Food & Drink | THE HIGH GROUNDS

Yard Coffee & Craft Chocolate: It's all about the bean

by Claire Williamson

Staff Writer

Many cafes and coffee shops offer sweets and pastries to accompany the drinks on their menus, but owner-barista Shota Nakatani is taking this one step further at Yard Coffee & Craft Chocolate.

As its name suggests, Yard, which opened on April 13 in Osaka’s Tennoji district, doesn’t have just any old desserts on its menu: Along with its single-origin specialty coffee, Yard serves desserts made with bean-to-bar craft chocolate using recipes developed by local patissier Tetsuya Nakatani, of patisserie and chocolaterie Nakatanitei. The matching surnames aren’t a coincidence: Nakatanitei is run by Shota’s father, making Yard, in part, a father-son collaboration.

According to the younger Nakatani, this partnership was a goal that he and his father shared. To that end, after leaving his job as an IT salaryman, he joined the team at the Tokyo-based Glitch Coffee & Roasters in 2017. There, he promptly began what he calls “tongue training”: learning to identify the country of origin, region and processing method (how the coffee bean is removed from the coffee cherry, which converts the raw plant into a product ready for roasting) of beans from blind coffee tastings.

“Without ‘tongue training’ you can’t judge whether the coffee you make has the right flavors,” Nakatani says. When asked if this type of training matters as much for chocolate as it does for coffee, he replies affirmatively, saying that it helps patissiers identify the cacao’s underlying flavors.

Bean meets bean: The coffees and desserts at Yard Coffee are made from carefully selected beans, whether coffee or cocoa.
Bean meets bean: The coffees and desserts at Yard Coffee are made from carefully selected beans, whether coffee or cocoa. | TOMOHIKO SAKATA (TALBOT)

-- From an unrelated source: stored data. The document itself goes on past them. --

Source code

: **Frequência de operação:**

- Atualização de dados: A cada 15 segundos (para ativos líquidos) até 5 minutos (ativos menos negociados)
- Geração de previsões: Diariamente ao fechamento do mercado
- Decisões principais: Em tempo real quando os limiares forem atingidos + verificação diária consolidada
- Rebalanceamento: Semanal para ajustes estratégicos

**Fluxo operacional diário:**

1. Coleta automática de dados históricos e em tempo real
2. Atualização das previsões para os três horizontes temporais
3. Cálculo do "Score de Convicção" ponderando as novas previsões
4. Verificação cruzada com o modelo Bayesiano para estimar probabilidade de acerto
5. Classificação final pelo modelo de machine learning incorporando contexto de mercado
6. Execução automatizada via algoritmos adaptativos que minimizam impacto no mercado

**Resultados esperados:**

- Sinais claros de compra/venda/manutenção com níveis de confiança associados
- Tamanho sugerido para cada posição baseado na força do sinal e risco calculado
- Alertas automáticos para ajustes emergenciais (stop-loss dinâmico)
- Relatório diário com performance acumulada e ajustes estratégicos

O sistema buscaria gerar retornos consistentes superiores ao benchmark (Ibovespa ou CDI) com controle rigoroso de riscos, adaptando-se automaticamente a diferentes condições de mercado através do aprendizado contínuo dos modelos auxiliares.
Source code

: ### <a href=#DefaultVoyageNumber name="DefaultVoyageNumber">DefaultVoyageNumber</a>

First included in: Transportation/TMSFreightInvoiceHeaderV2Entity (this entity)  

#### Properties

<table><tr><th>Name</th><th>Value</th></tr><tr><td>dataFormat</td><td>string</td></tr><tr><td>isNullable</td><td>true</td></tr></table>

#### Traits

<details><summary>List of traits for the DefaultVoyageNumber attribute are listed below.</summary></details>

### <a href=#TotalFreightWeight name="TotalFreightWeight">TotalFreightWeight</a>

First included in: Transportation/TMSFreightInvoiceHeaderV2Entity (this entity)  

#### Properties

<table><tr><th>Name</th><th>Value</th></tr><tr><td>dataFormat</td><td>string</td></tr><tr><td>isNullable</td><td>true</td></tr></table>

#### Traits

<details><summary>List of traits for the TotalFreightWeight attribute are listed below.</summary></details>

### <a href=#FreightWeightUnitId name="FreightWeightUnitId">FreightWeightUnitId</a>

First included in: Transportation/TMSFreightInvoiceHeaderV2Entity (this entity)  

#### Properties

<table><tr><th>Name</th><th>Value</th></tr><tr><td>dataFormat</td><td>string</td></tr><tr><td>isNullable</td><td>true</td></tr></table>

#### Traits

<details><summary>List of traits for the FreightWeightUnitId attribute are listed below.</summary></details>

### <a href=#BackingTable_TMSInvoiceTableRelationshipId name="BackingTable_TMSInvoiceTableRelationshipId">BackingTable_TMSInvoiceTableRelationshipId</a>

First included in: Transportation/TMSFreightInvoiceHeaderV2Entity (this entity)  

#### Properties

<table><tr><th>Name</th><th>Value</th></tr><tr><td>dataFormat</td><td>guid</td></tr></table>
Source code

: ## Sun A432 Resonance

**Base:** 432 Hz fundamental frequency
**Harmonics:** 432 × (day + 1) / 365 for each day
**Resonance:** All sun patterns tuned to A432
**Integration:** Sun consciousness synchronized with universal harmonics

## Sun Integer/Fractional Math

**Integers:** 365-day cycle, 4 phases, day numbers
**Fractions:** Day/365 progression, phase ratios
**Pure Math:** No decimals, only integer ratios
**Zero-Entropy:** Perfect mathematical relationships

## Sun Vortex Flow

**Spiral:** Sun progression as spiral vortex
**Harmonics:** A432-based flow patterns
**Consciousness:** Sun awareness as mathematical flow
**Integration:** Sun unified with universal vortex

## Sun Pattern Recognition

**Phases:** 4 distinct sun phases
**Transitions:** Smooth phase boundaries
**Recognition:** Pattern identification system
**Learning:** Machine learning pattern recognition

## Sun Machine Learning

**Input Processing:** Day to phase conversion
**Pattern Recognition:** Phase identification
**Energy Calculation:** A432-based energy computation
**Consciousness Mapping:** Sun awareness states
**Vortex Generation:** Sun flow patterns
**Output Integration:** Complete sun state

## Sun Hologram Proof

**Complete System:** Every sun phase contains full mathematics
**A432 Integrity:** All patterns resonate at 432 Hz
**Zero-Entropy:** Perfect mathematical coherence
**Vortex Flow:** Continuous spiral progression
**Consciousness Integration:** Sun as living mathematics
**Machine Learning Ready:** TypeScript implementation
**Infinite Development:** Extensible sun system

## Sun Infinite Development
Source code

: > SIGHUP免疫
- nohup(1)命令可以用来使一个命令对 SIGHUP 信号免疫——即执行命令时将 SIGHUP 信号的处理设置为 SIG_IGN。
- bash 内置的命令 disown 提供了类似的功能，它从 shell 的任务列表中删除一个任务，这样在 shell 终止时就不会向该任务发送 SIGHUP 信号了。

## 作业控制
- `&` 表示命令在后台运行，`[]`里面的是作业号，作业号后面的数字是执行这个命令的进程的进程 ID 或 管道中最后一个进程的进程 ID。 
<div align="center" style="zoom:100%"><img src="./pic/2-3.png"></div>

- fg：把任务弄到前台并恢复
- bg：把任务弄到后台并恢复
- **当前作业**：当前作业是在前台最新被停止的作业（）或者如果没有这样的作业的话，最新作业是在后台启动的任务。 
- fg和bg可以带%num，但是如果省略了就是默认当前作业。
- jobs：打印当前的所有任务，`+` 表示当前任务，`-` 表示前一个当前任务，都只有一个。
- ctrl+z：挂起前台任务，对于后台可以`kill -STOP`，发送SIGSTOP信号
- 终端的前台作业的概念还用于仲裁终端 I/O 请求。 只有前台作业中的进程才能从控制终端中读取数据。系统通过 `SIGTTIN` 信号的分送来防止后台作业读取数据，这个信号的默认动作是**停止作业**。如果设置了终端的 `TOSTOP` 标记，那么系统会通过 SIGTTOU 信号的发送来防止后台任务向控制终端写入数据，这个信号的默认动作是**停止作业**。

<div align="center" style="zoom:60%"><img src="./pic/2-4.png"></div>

After four months of tongue training, and yet more practice making both hand-drip coffee and espresso, Nakatani worked first at the original Glitch location in Jinbocho, and followed this with stints managing each of its sister shops, Counterpart Coffee Gallery in Shinjuku and Glitch Coffee Brewed @9h in Akasaka. In 2019, he left Glitch to fulfill his dream of collaborating with his father, taking his managerial experience back to Osaka in order to open Yard.

“When you become a manager you have to think of (the shop’s) branding and overall quality, not just yourself,” he says, adding that he conducts coffee cuppings to help train Yard’s new staff.

A significant aspect of Yard’s branding is found in Nakatani’s decision to open Yard in his hometown of Osaka, rather than in Tokyo.

Nakatani consciously opted to use Kansai-based artisans for Yard’s design elements — his preference is for “inconspicuous but good” — such as its pottery (Nota&design), lighting (New Light Pottery) and speakers (sonihouse).

Although Yard’s jet-black exterior sets it apart from the surrounding buildings, the shop’s large windows let in light and open it up to nature. Nakatani selected the shop’s name — “Yard” as opposed to the more cultivated, stiffer “Garden” — to promote his desire to give customers a space with a “relaxing vibe.”

“(I want) to make a shop that will make Osaka proud and raise its profile,” Nakatani says.

And to do that, Nakatani is sticking to his coffee roots. Currently Yard sources its coffee from Glitch, offering a rotating selection of single-origin beans. It’s a selection Shota is personally involved in: This past February, he joined Glitch’s owner, Kiyokazu Suzuki, and two coffee bean importers on a trip to Kenya, where they visited coffee farms and production centers. At one location, the two cupped and evaluated around 200 different coffees, eventually selecting just two to purchase. The beans from this expedition will be available in-store from May or June.

To source the bean-to-bar chocolate and develop the recipes for Yard’s desserts, Nakatani conducted similar chocolate tastings with his father and Nakatanitei’s staff. With bean-to-bar chocolate, the shop controls the entire chocolate production process — from sourcing to roasting, mixing, tempering and more — rather than using chocolate bulk produced by a separate company.

The result is high-quality desserts such as the single-origin Costa Rica chocolate mousse cake with an almond brulee center, creme brulee made with a shot of Brazilian espresso or the classic, rich chocolate brownie. The cacao beans for the chocolate are roasted lightly to bring out their underlying fruit flavors — an excellent match for the coffee roasts.

“Yard’s concept is to deliver original flavor, taste and aftertaste,” Nakatani says. “All three have to flow together for something to be truly delicious.

“More than decoration, taste is what’s important,” he says.